**What you will do:** Please retype the data that follows, starting at the line containing "Sample the navy" and stopping after the last line.

**Material supplied:**
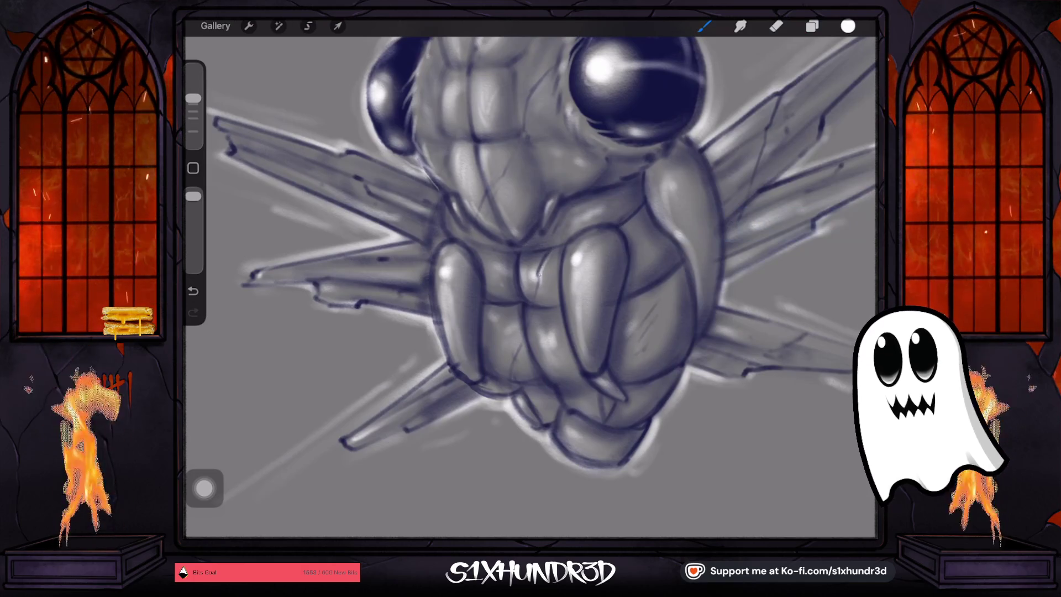
left_click_drag(521, 349, 512, 364)
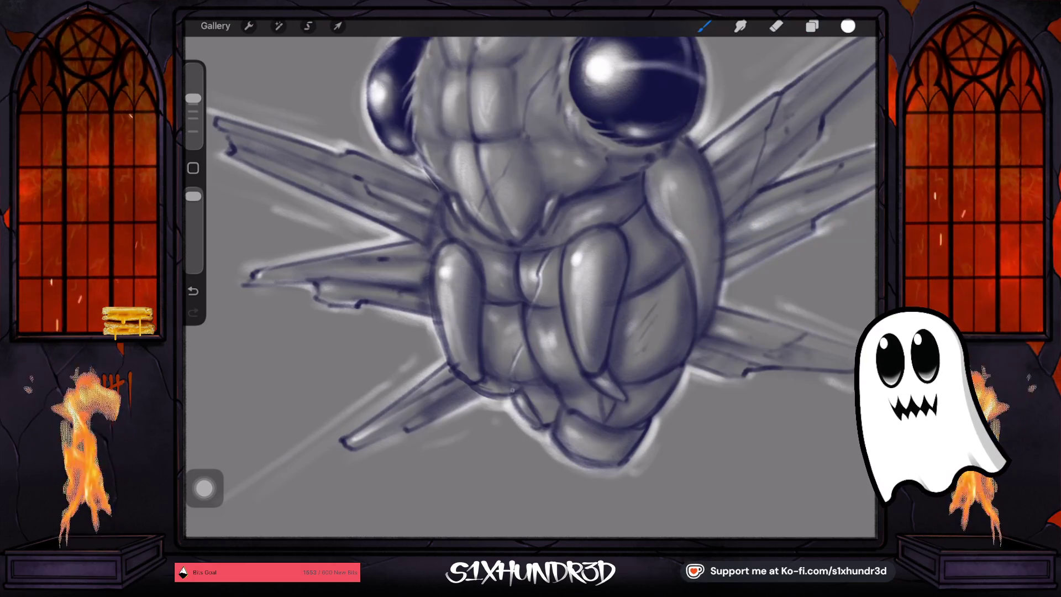
scroll(531, 277, "up", 2)
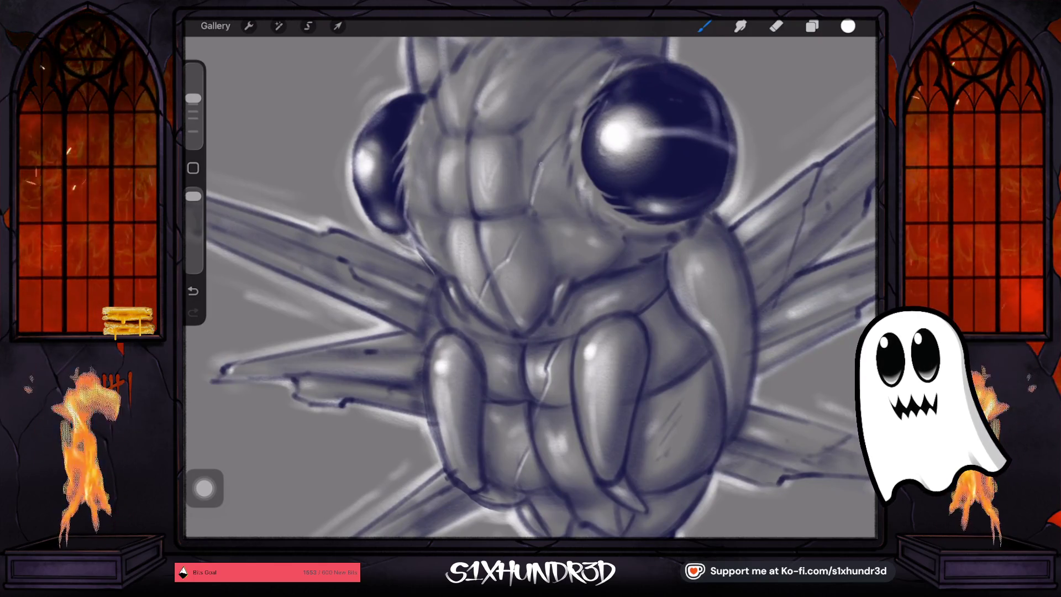
scroll(530, 287, "down", 3)
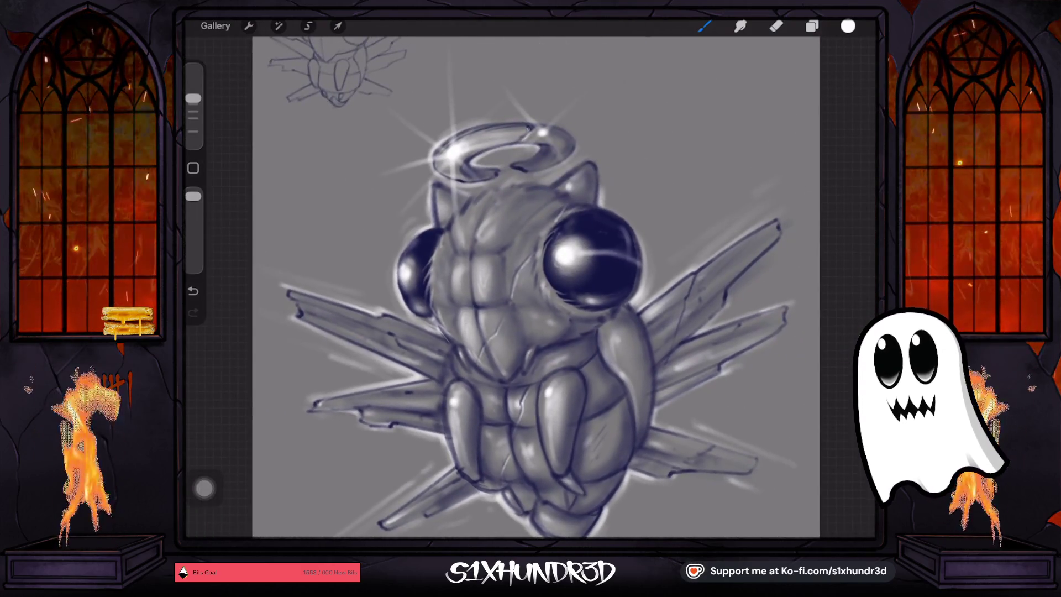
scroll(519, 287, "down", 2)
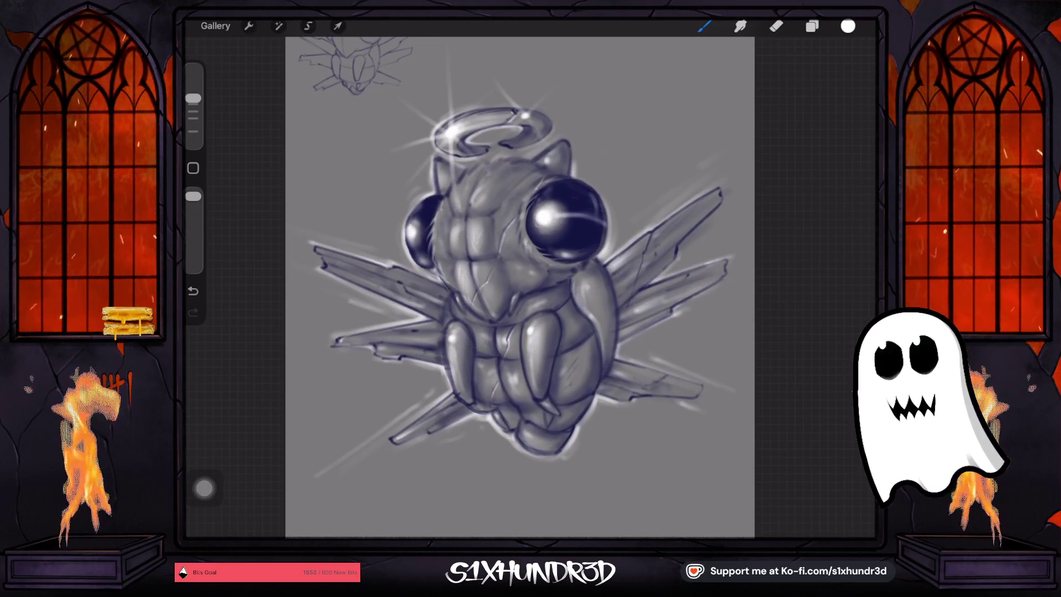
scroll(531, 277, "up", 3)
Sample the navy eye colour and switch to the Brush Pen brush
left_click(576, 237)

**Answer to this problem:**
Sample the navy eye colour and switch to the Brush Pen brush
left_click(576, 237)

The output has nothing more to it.